Tuesday, February 21, 2012

Maple Granola with Pecans and Figs

Yes I'm sure I've never had dreadlocks...

I recently spent a weekend with four of my closest childhood friends and their lovely significant others.  As old friends are wont to do, we spent most of our time together reminiscing. In the process, we bored our better halves near to tears.

This did not stop us.

During our bajillionth "Do you remember when...?" conversation, one friend casually asked me,
"You had dreads for awhile, right?"
"No, I never had dreads", I replied.
"Yes, you totally did!!!", another of my friends chimed in.
"No, I'm VERY certain I did not..."

Several childish minutes later of "Yuh Huhs" and "Nuh Uhs", I had not successfully convinced my friends that though my hair has indeed been nearly every color of the rainbow over the years, it has never been in dreadlocks.

But I did go through a bit of a crunchy phase for a few years in high school and early college. Most of my clothes were from a truly terrifying (and equally fabulous) thrift store in Ithaca, New York, I dyed my hair with henna instead of my go-to Manic Panic, I switched to all-natural (barely-functioning) hygiene products, the Indigo Girls played on repeat in my mini-van, and yes, it was during that time that I stopped eating meat.

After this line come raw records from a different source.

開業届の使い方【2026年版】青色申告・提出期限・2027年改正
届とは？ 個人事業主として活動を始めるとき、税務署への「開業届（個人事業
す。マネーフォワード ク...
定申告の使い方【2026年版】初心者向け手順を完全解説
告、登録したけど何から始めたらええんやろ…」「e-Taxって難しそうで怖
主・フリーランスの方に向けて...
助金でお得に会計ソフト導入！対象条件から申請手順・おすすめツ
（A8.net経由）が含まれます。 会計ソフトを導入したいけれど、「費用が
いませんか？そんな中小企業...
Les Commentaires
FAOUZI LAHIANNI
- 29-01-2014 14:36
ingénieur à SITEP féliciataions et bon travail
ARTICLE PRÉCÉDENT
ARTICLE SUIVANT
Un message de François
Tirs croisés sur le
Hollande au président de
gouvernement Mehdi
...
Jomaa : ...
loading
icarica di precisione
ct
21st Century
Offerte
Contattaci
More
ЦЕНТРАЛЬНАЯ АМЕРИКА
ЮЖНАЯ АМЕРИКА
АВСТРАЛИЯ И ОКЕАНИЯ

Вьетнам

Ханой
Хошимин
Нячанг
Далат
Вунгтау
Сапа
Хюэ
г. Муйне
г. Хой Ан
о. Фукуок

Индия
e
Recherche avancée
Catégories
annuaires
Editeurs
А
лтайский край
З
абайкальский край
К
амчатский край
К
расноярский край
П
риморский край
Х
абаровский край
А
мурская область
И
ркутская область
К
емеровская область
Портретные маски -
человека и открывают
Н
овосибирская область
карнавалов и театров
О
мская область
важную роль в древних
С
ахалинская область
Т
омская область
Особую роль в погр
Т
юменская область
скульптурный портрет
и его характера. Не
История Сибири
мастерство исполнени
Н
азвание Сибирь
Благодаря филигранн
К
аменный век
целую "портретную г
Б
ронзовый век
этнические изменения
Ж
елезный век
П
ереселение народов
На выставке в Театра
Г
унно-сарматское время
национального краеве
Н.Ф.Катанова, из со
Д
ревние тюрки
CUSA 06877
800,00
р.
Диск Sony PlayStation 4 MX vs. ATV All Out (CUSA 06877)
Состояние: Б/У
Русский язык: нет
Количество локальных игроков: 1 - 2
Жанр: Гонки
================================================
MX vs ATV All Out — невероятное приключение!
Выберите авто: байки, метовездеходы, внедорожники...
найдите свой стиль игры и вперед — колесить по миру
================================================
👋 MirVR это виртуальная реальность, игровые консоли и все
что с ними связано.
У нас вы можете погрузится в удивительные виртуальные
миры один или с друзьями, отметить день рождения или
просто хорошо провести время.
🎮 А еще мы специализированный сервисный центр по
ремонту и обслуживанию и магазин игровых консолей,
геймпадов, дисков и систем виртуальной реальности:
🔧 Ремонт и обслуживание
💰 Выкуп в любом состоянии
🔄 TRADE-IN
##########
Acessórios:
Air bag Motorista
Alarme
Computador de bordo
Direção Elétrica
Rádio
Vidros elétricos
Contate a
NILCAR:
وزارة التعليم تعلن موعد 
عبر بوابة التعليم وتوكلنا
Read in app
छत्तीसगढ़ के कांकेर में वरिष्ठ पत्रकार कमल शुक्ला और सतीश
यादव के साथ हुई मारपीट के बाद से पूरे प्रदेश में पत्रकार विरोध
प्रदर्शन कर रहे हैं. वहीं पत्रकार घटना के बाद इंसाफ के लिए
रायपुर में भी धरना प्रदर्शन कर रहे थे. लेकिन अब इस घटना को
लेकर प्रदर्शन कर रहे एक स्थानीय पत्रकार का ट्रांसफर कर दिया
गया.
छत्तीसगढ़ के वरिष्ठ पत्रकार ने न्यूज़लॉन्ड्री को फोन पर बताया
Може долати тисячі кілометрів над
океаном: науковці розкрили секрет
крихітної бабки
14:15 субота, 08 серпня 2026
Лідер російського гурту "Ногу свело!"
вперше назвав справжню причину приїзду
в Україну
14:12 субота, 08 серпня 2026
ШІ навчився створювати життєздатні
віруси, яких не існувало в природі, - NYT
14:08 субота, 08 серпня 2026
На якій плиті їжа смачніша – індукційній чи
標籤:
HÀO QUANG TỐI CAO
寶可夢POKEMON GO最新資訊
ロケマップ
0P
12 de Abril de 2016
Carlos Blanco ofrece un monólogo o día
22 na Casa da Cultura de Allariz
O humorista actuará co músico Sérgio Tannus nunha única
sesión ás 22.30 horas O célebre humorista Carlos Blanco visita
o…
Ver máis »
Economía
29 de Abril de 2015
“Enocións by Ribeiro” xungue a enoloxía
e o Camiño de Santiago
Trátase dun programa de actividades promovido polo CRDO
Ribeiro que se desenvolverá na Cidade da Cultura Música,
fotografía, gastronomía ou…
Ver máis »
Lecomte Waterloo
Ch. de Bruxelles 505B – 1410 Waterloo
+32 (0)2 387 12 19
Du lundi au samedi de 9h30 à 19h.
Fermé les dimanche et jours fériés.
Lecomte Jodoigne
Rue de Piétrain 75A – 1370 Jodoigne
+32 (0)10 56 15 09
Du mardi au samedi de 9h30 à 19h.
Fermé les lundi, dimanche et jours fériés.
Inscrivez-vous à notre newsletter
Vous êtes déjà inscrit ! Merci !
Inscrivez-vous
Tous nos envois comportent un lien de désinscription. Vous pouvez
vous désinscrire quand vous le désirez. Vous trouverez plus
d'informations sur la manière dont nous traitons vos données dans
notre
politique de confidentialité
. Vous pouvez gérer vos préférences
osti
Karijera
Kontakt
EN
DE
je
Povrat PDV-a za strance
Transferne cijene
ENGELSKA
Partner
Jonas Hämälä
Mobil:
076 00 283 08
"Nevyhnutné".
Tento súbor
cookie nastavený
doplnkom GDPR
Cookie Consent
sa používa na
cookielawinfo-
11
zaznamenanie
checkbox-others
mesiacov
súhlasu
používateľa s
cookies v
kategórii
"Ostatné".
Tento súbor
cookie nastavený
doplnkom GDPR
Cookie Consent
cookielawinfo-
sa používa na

It's been many years since that particular phase, but a little part of me looks forward to a day when I live in a place where it's socially acceptable for my wardrobe to be 100% linen and well-worn Birkenstocks, my music collection to be composed entirely of acoustic guitar and angsty chick rockers and where it's easier to buy local organic vegetables than imported fake Chanel.

But only part of me.

Maple Granola with Pecans & Figs
(adapted from this recipe in Cooking Light magazine)

  • 3 cups regular oats
  • 1/2 cup pecans (broken into small peices)
  • 1 rounded teaspoons ground cinnamon
  • 4 tablespoons wheat germ
  • 3 tablespoons ground flax seed
  • 1/8 teaspoon salt
  • 1/3 cup water
  • 1/4 cup honey
  • 1/4 cup maple syrup
  • 1 tablespoon brown sugar
  • 1 1/2 tablespoons canola oil
  • Cooking spray
  • 1 cup chopped dried figs

Preheat oven to 325°.

Combine first 6 ingredients in a large bowl.

Combine water, honey, syrup, sugar, and oil in a small saucepan; bring to a boil.

Pour over oat mixture; toss to coat.

Cover a large baking sheet with parchment paper

Spread oat mixture on baking sheet. 

Bake at 325° for 35 minutes or until golden, stirring every 10 minutes.

Place in a large bowl; stir in figs.

Cool completely before storing in an airtight container.

Serve with plain yogurt or milk & fresh berries, and enjoy a patchouli candle lit breakfast.

1 comment:

  1. as one who has had dreadlocks and loves a good patchouli scented anything, i found this post particularly endearing :-)....and delicious!